Super Bowl XLIX: Why Are Advertisers Aiming for Dad?
Sure, there’s a “Big Game” on, but a lot of people just watch the Super Bowl for the commercials. And as I recently mentioned, Toyota, Nissan and Dove Men+Care have crafted spots about fathers. But why?
You might think – why fathers? Why now? But brands and agencies are keen to one simple fact: dad is a consumer.
One of the key factors in understanding why brands are talking more to fathers is understanding that fathers are, increasingly, caretakers of children. In dual-parent households, the roles of parents has been changing. More mothers are at work while more fathers are finding flexibility in their schedules to either partially or completely work from home, and some fathers are simply taking pay cuts to be with family.
A 2012 Pew Research study found that 48% of working fathers in the United States wanted to be home more with their kids. It’s a global phenomenon: across the pond, the Office for National Statistics in England found that there are almost a million men in Britain choosing to take part-time work so they can be home with their children more, and more than two-thirds of fathers under 35 take their kids to and from school.
In that 2012 Pew Research study, fathers were asked about the amount of time they spend with their kids and 46% said that they spend more time with their kids now than their parents spent with them. So while last generation’s football commercials spoke to a dad who couldn’t wait to leave work and hang out with his friends at a bar, they’re now speaking to a dad who is willing to take a pay cut to work from home so he can spend more time with his kids.
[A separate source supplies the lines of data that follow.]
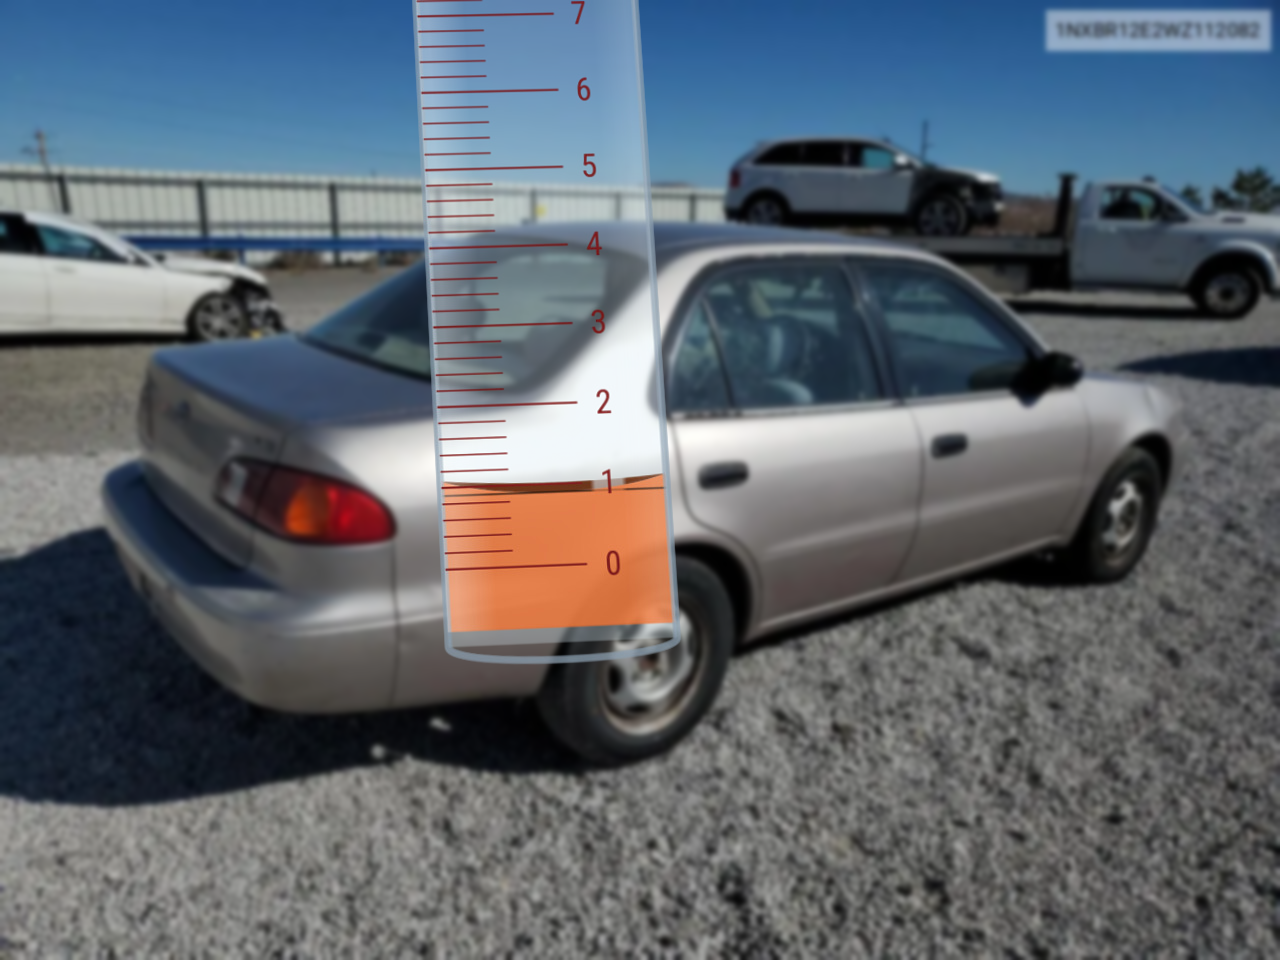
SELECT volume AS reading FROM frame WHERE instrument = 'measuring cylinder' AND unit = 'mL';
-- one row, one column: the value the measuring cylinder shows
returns 0.9 mL
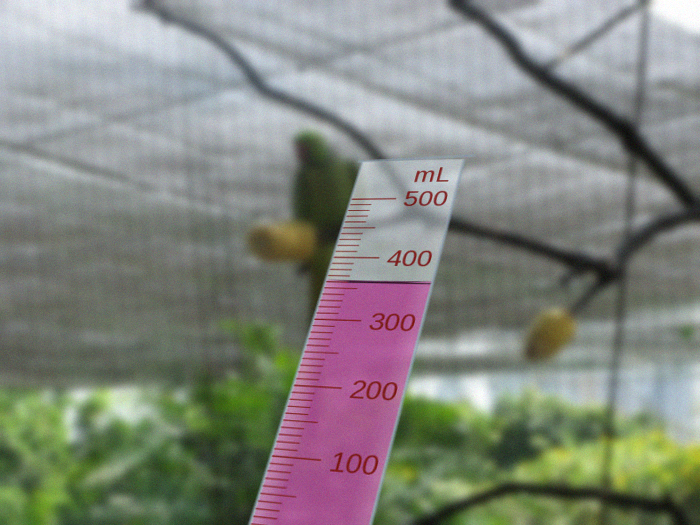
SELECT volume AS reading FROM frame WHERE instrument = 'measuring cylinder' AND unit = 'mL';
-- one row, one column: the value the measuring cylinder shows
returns 360 mL
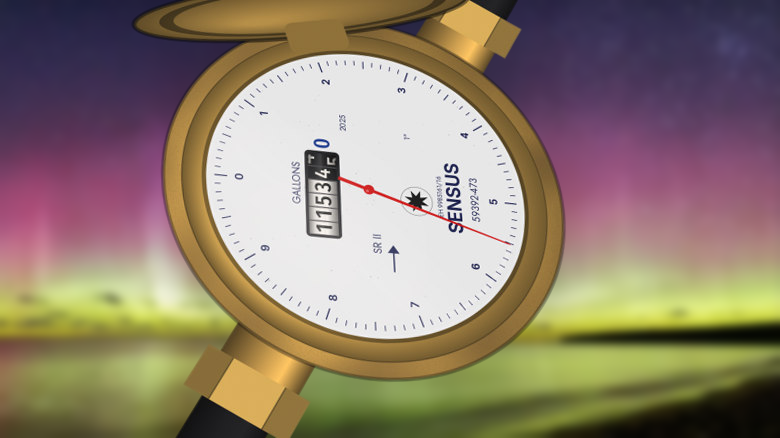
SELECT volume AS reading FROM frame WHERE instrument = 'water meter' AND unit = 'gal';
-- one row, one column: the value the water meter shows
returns 1153445.5 gal
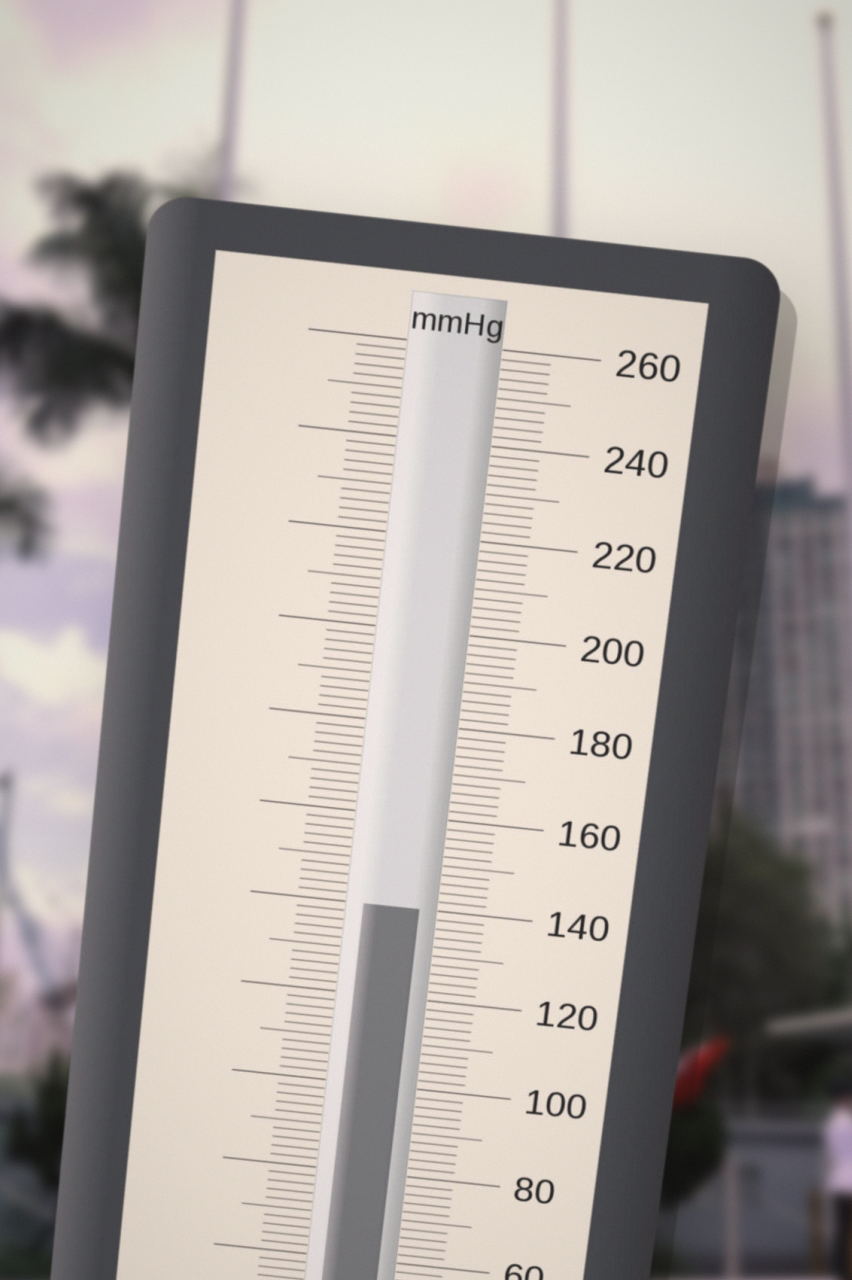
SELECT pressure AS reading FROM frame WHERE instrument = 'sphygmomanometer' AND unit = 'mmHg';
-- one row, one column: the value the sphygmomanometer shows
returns 140 mmHg
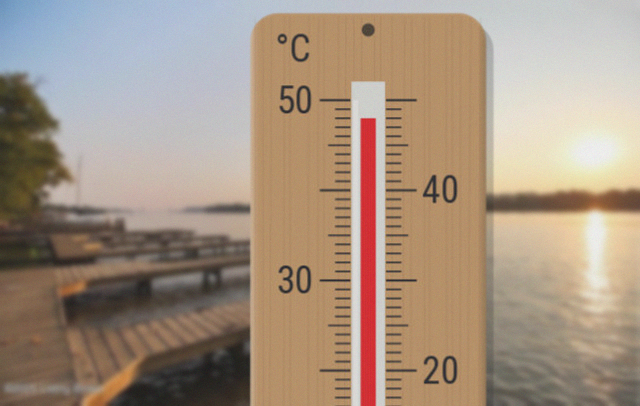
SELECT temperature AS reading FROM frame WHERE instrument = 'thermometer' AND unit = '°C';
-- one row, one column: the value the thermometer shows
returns 48 °C
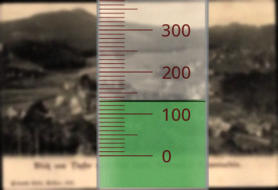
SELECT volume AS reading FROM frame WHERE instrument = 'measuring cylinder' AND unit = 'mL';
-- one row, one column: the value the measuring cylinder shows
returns 130 mL
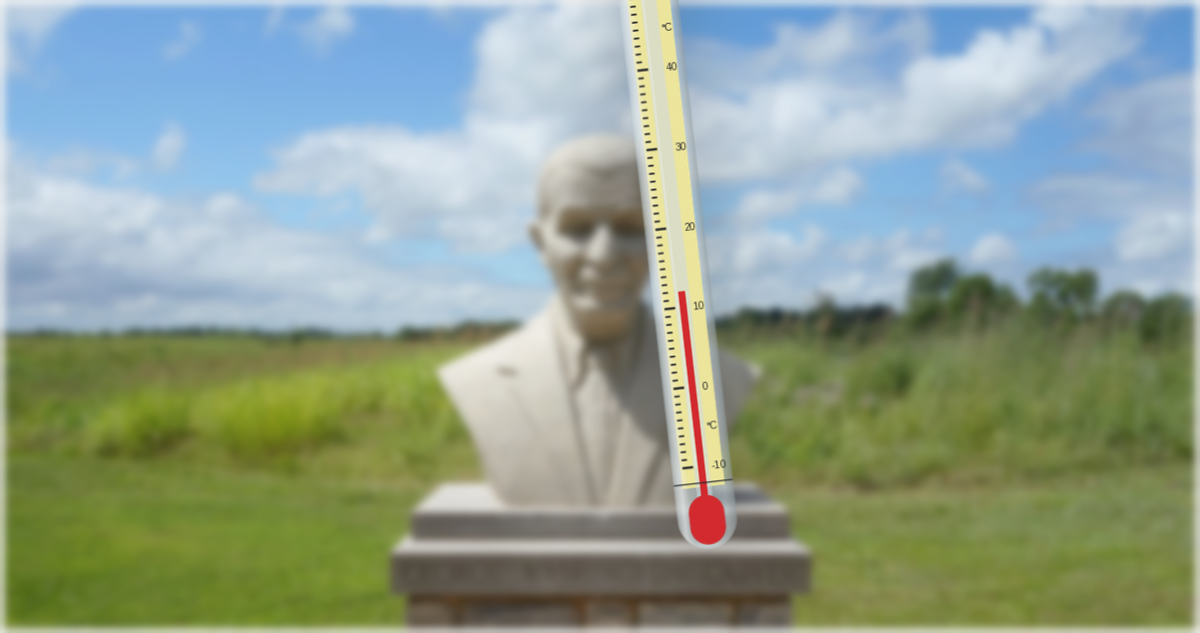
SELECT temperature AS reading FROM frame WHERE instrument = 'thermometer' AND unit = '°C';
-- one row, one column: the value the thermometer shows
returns 12 °C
Letting dad have some paternity leave and personal/sick days pays off; dads that spend more time with their kids feel a greater satisfaction at their job and are less likely to leave their company, said a 2014 study found in the Academy of Management.
Meanwhile, single father households are a growing demographic. In 2013, Pew Research said that the number of single father households in the United States jumped ninefold since 1960. Now, they’re only talking about 8% of total households, but that’s still 2.6 million households (as of 2011). The single father household is a growing demographic. In 1960, 14% of single parent households were headed by a father. Now, the stat is 24%.
So with all of these statistics, it’s no wonder why advertisers are willing to put down big bucks to show dads in their commercials; fathers are consumers. Dads buy cars. Dads buy shampoo. They buy food (and not just frozen pizzas), appliances, home improvement supplies.
Last year, we saw at least six commercials featuring fathers during Super Bowl XLVIII. This year, those three big advertisers – Toyota, Nissan and Dove Men+Care – came out of the gates aiming at fathers. Will there be more during the game? Definitely.
Sure, we’ll still see a lot of breasts, beer and burgers in Super Bowl commercials, but by and large, fathers are emerging as a justifiably bankable demographic, and that’s cause enough for dads everywhere to do an end zone dance.